Achebe wrote the novel as a direct response to the tradition of European colonial fiction about Africa—specifically to Conrad’s Heart of Darkness and Joyce Cary’s Mister Johnson—which depicted Africa as either savage backdrop or passive object of European civilization. Things Fall Apart insists on the interiority, complexity, and coherence of Igbo society before colonialism: its judicial systems, religious practices, gender relations, storytelling traditions, and moral philosophy are rendered with ethnographic precision and genuine respect for their internal logic. Okonkwo is not a noble primitive; he is a specific, flawed human being operating within a specific, coherent social world.
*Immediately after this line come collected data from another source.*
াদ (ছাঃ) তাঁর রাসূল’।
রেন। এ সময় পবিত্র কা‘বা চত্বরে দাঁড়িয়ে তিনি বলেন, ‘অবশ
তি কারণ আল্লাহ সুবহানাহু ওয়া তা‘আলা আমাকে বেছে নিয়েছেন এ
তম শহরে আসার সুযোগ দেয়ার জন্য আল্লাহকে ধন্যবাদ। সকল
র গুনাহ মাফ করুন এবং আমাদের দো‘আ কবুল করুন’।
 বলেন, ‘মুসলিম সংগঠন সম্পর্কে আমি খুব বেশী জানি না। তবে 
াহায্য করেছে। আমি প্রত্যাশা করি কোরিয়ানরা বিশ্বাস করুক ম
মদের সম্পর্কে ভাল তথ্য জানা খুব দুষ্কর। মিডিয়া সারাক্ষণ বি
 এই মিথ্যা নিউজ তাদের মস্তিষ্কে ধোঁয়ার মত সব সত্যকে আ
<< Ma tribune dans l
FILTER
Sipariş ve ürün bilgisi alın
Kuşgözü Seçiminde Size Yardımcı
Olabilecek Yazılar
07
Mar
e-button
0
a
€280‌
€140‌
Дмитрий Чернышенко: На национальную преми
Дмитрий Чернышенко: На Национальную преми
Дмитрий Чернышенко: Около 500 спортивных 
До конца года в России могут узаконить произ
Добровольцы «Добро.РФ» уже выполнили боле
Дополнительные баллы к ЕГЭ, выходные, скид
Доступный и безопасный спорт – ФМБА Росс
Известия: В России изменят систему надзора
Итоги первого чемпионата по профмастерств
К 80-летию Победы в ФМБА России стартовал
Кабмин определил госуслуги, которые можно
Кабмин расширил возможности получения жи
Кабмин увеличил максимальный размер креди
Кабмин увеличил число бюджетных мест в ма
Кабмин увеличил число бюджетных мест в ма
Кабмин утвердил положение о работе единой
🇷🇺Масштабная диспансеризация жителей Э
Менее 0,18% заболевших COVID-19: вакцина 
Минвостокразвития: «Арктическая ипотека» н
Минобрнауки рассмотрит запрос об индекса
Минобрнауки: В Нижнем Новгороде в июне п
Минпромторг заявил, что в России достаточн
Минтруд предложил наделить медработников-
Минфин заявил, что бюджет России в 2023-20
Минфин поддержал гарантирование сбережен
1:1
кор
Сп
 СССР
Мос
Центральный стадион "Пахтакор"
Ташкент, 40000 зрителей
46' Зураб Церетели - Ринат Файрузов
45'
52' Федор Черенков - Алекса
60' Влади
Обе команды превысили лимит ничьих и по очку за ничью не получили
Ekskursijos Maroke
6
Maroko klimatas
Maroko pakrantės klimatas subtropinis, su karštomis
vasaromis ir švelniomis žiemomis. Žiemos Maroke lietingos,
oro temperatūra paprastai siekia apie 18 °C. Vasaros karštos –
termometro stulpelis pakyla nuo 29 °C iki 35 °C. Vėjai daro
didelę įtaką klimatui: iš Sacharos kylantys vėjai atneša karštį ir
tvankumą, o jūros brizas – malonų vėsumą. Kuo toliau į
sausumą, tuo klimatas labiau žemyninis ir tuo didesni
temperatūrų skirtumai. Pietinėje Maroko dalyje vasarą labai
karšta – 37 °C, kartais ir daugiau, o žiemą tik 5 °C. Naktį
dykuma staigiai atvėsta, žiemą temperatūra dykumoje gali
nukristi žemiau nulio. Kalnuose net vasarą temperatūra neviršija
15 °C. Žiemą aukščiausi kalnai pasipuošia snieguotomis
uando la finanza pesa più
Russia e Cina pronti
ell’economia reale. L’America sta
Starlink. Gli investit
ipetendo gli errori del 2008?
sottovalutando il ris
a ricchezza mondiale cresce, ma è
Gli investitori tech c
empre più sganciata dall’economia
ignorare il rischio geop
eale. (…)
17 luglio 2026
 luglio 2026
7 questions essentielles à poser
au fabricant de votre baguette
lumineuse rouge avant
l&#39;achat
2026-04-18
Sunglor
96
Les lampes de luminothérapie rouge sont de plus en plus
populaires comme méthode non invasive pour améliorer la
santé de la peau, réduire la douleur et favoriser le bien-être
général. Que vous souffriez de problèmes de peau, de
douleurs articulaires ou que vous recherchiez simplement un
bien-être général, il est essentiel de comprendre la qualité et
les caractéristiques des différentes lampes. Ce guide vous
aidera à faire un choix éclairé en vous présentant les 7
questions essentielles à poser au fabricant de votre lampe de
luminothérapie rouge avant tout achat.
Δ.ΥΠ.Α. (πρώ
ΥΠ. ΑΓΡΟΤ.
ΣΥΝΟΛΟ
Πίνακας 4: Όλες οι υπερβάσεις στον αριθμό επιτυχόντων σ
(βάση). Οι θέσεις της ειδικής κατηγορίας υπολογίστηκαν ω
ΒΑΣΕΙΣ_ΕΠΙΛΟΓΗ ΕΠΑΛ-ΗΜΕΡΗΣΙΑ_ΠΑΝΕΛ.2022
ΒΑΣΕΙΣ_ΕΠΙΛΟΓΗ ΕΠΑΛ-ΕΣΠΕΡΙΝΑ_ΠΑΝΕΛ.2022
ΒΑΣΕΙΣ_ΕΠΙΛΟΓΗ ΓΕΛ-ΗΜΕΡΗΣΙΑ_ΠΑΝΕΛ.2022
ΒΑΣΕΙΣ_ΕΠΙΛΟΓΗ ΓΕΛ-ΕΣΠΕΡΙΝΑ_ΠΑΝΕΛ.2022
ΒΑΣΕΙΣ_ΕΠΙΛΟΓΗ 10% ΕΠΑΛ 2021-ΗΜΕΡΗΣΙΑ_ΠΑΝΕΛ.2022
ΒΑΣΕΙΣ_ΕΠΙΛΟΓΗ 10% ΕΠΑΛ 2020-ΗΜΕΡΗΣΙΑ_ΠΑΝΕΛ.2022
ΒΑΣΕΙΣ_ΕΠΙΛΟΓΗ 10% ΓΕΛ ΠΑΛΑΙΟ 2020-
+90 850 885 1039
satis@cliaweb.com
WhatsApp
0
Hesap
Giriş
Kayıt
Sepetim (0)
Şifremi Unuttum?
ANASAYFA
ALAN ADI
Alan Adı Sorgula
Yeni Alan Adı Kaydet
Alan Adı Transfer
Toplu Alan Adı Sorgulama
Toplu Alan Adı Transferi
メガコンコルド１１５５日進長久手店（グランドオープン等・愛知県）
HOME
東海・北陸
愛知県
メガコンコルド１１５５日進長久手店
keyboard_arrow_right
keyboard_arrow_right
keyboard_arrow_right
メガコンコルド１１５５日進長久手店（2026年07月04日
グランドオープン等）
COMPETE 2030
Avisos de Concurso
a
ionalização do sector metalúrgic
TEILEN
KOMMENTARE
The novel’s third section—Okonkwo’s return and his failed attempt to organize resistance to colonial rule—is its most heartbreaking: he cannot understand why the Igbo are not fighting back, cannot see that the world he knew has already been transformed, cannot adapt. His death—suicide, which in Igbo tradition renders his body unclean and prevents his people from burying him—is both personal tragedy and historical symbol: the end of a world that never had a voice in what was being done to it.


Critical Takeaways

  • African literature in English: Things Fall Apart is the founding text of anglophone African literature and established the standard that African writers could use the colonizer’s language to narrate the colonized experience with full complexity and authority.
  • Critique of colonial fiction: Achebe’s explicit project—writing a corrective to the tradition of European fiction about Africa—is part of the novel’s meaning; reading it alongside Heart of Darkness (which Achebe famously called “a racist text”) reveals both the damage done and the restoration attempted.
  • Igbo society: The novel’s meticulous construction of Igbo society—its proverbs, its judicial procedures, its gender roles, its cosmology—was an act of cultural documentation as well as literary creation; many aspects of Igbo culture that the novel depicts have since changed or disappeared.
  • Tragic structure: Achebe uses the European tragic form (the flawed hero whose hamartia leads to downfall) for a story about colonialism—a formal choice that allows African tragedy to speak in the genre’s own terms while dramatically reversing its usual cultural direction.
  • Influence: Things Fall Apart has sold over 20 million copies in 57 languages and is one of the most-taught texts in world literature; its influence on subsequent African fiction is comparable to Achebe’s explicit aspiration that it should be.

My Takeaways

  1. The novel’s greatest achievement is making Okonkwo genuinely tragic—not sympathetic in spite of his violence but because of his specific historical position: a man whose virtues were precisely calibrated to a world that was being destroyed around him.
  2. The Igbo proverbs are not decoration; they are the philosophical voice of the culture, and learning to read them as such—as a complete system of ethics and aesthetics—is what the novel teaches.
  3. Achebe’s formal decision to use the colonizer’s language against the colonizer’s tradition produces a specific kind of dignity: the novel speaks back in English, from within the tradition of the English novel, and will not be ignored.
  4. The district commissioner’s plan for a paragraph about Okonkwo in his book about “the pacification of the primitive tribes of the lower Niger” is one of the most devastating endings in literature: the reduction of an entire world to a footnote.